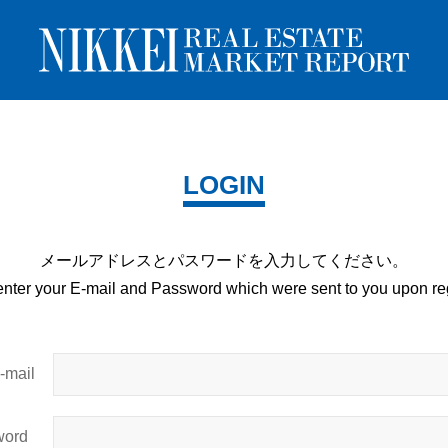
LOGIN
メールアドレスとパスワードを
入力してください。
enter your E-mail and
Password which were sent to you upon
reg
mail
ord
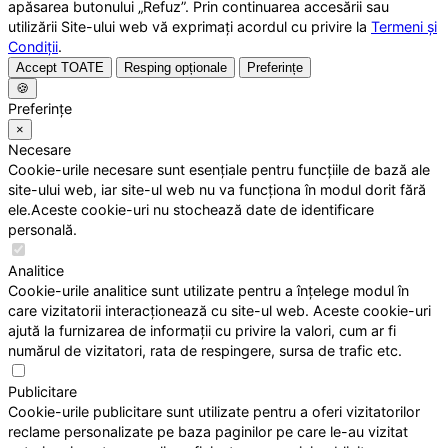
apăsarea butonului „Refuz”. Prin continuarea accesării sau
utilizării Site-ului web vă exprimați acordul cu privire la
Termeni și
Condiții
.
Accept TOATE
Resping opționale
Preferințe
🍪
Preferințe
×
Necesare
Cookie-urile necesare sunt esențiale pentru funcțiile de bază ale
site-ului web, iar site-ul web nu va funcționa în modul dorit fără
ele.Aceste cookie-uri nu stochează date de identificare
personală.
Analitice
Cookie-urile analitice sunt utilizate pentru a înțelege modul în
care vizitatorii interacționează cu site-ul web. Aceste cookie-uri
ajută la furnizarea de informații cu privire la valori, cum ar fi
numărul de vizitatori, rata de respingere, sursa de trafic etc.
Publicitare
Cookie-urile publicitare sunt utilizate pentru a oferi vizitatorilor
reclame personalizate pe baza paginilor pe care le-au vizitat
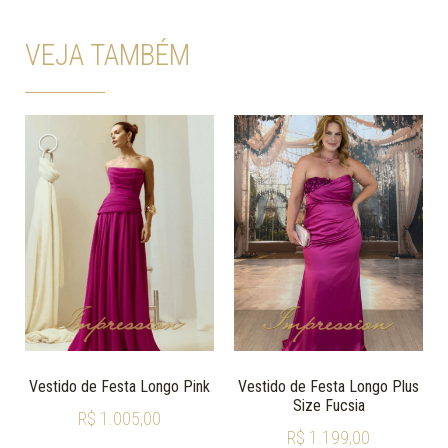
VEJA TAMBÉM
Vestido de Festa Longo Pink
Vestido de Festa Longo Plus
Size Fucsia
R$
1.005,00
R$
1.199,00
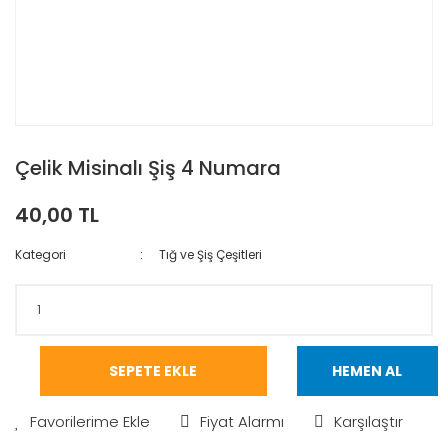
Çelik Misinalı Şiş 4 Numara
40,00 TL
Kategori
Tığ ve Şiş Çeşitleri
SEPETE EKLE
HEMEN AL
Fiyat Alarmı
Karşılaştır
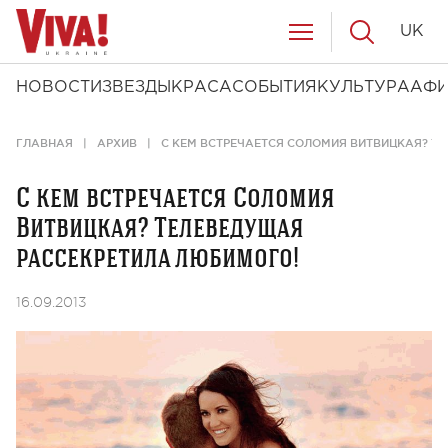
UK
НОВОСТИ
ЗВЕЗДЫ
КРАСА
СОБЫТИЯ
КУЛЬТУРА
АФ
ГЛАВНАЯ
АРХИВ
С КЕМ ВСТРЕЧАЕТСЯ СОЛОМИЯ ВИТВИЦКАЯ? Т
С кем встречается Соломия
Витвицкая? Телеведущая
рассекретила любимого!
16.09.2013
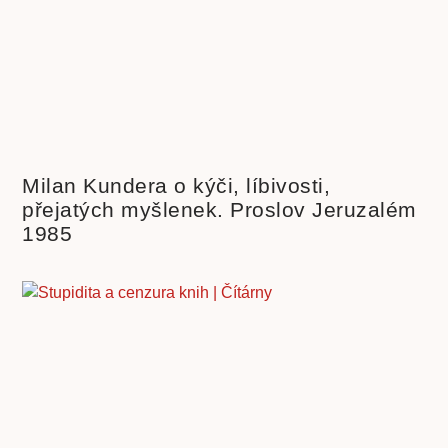
Milan Kundera o kýči, líbivosti,
přejatých myšlenek. Proslov Jeruzalém
1985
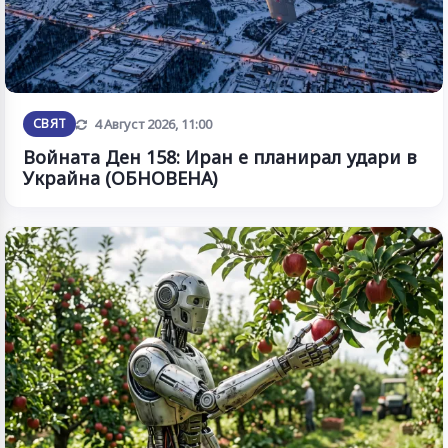
Обновена
СВЯТ
4 Август 2026, 11:00
Войната Ден 158: Иран е планирал удари в
Украйна (ОБНОВЕНА)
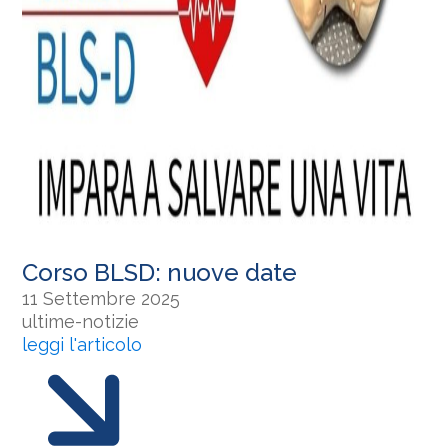
Corso BLSD: nuove date
11 Settembre 2025
ultime-notizie
leggi l'articolo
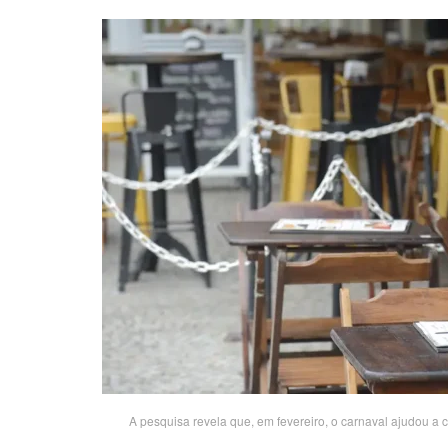
A pesquisa revela que, em fevereiro, o carnaval ajudou a 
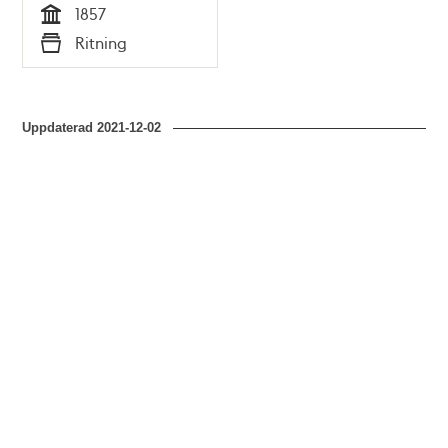
1857
Tid
Ritning
Typ
Uppdaterad
2021-12-02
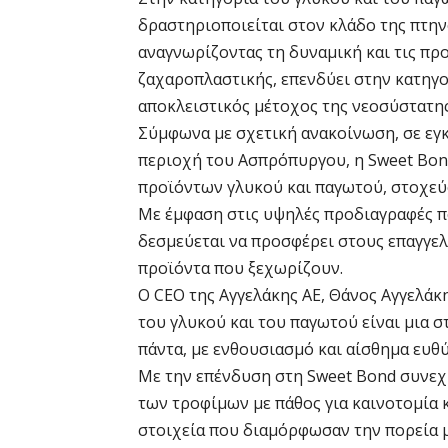
δραστηριοποιείται στον κλάδο της πτην
αναγνωρίζοντας τη δυναμική και τις πρ
ζαχαροπλαστικής, επενδύει στην κατηγο
αποκλειστικός μέτοχος της νεοσύστατης
Σύμφωνα με σχετική ανακοίνωση, σε εγκα
περιοχή του Ασπρόπυργου, η Sweet Bond
προϊόντων γλυκού και παγωτού, στοχεύο
Με έμφαση στις υψηλές προδιαγραφές πο
δεσμεύεται να προσφέρει στους επαγγελ
προϊόντα που ξεχωρίζουν.
Ο CEO της Αγγελάκης ΑΕ, Θάνος Αγγελάκ
του γλυκού και του παγωτού είναι μια 
πάντα, με ενθουσιασμό και αίσθημα ευθύ
Με την επένδυση στη Sweet Bond συνεχ
των τροφίμων με πάθος για καινοτομία 
στοιχεία που διαμόρφωσαν την πορεία μ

* **What this task involves**
Once the pictures are set aside, retype the rest of the listing exactly.

* **Solution to this task**
LOGIN
メールアドレスとパスワードを
入力してください。
enter your E-mail and
Password which were sent to you upon
reg
mail
ord
apăsarea butonului „Refuz”. Prin continuarea accesării sau
utilizării Site-ului web vă exprimați acordul cu privire la
Termeni și
Condiții
.
Accept TOATE
Resping opționale
Preferințe
🍪
Preferințe
×
Necesare
Cookie-urile necesare sunt esențiale pentru funcțiile de bază ale
site-ului web, iar site-ul web nu va funcționa în modul dorit fără
ele.Aceste cookie-uri nu stochează date de identificare
personală.
Analitice
Cookie-urile analitice sunt utilizate pentru a înțelege modul în
care vizitatorii interacționează cu site-ul web. Aceste cookie-uri
ajută la furnizarea de informații cu privire la valori, cum ar fi
numărul de vizitatori, rata de respingere, sursa de trafic etc.
Publicitare
Cookie-urile publicitare sunt utilizate pentru a oferi vizitatorilor
reclame personalizate pe baza paginilor pe care le-au vizitat
VEJA TAMBÉM
Vestido de Festa Longo Pink
Vestido de Festa Longo Plus
Size Fucsia
R$
1.005,00
R$
1.199,00
Çelik Misinalı Şiş 4 Numara
40,00 TL
Kategori
Tığ ve Şiş Çeşitleri
SEPETE EKLE
HEMEN AL
Fiyat Alarmı
Karşılaştır
UK
НОВОСТИ
ЗВЕЗДЫ
КРАСА
СОБЫТИЯ
КУЛЬТУРА
АФ
ГЛАВНАЯ
АРХИВ
С КЕМ ВСТРЕЧАЕТСЯ СОЛОМИЯ ВИТВИЦКАЯ? Т
С кем встречается Соломия
Витвицкая? Телеведущая
рассекретила любимого!
16.09.2013
Milan Kundera o kýči, líbivosti,
přejatých myšlenek. Proslov Jeruzalém
1985
Обновена
СВЯТ
4 Август 2026, 11:00
Войната Ден 158: Иран е планирал удари в
Украйна (ОБНОВЕНА)
Corso BLSD: nuove date
11 Settembre 2025
ultime-notizie
leggi l'articolo
A pesquisa revela que, em fevereiro, o carnaval ajudou a 
1857
Tid
Ritning
Typ
Uppdaterad
2021-12-02
δραστηριοποιείται στον κλάδο της πτην
αναγνωρίζοντας τη δυναμική και τις πρ
ζαχαροπλαστικής, επενδύει στην κατηγο
αποκλειστικός μέτοχος της νεοσύστατης
Σύμφωνα με σχετική ανακοίνωση, σε εγκα
περιοχή του Ασπρόπυργου, η Sweet Bond
προϊόντων γλυκού και παγωτού, στοχεύο
Με έμφαση στις υψηλές προδιαγραφές πο
δεσμεύεται να προσφέρει στους επαγγελ
προϊόντα που ξεχωρίζουν.
Ο CEO της Αγγελάκης ΑΕ, Θάνος Αγγελάκ
του γλυκού και του παγωτού είναι μια 
πάντα, με ενθουσιασμό και αίσθημα ευθύ
Με την επένδυση στη Sweet Bond συνεχ
των τροφίμων με πάθος για καινοτομία 
στοιχεία που διαμόρφωσαν την πορεία μ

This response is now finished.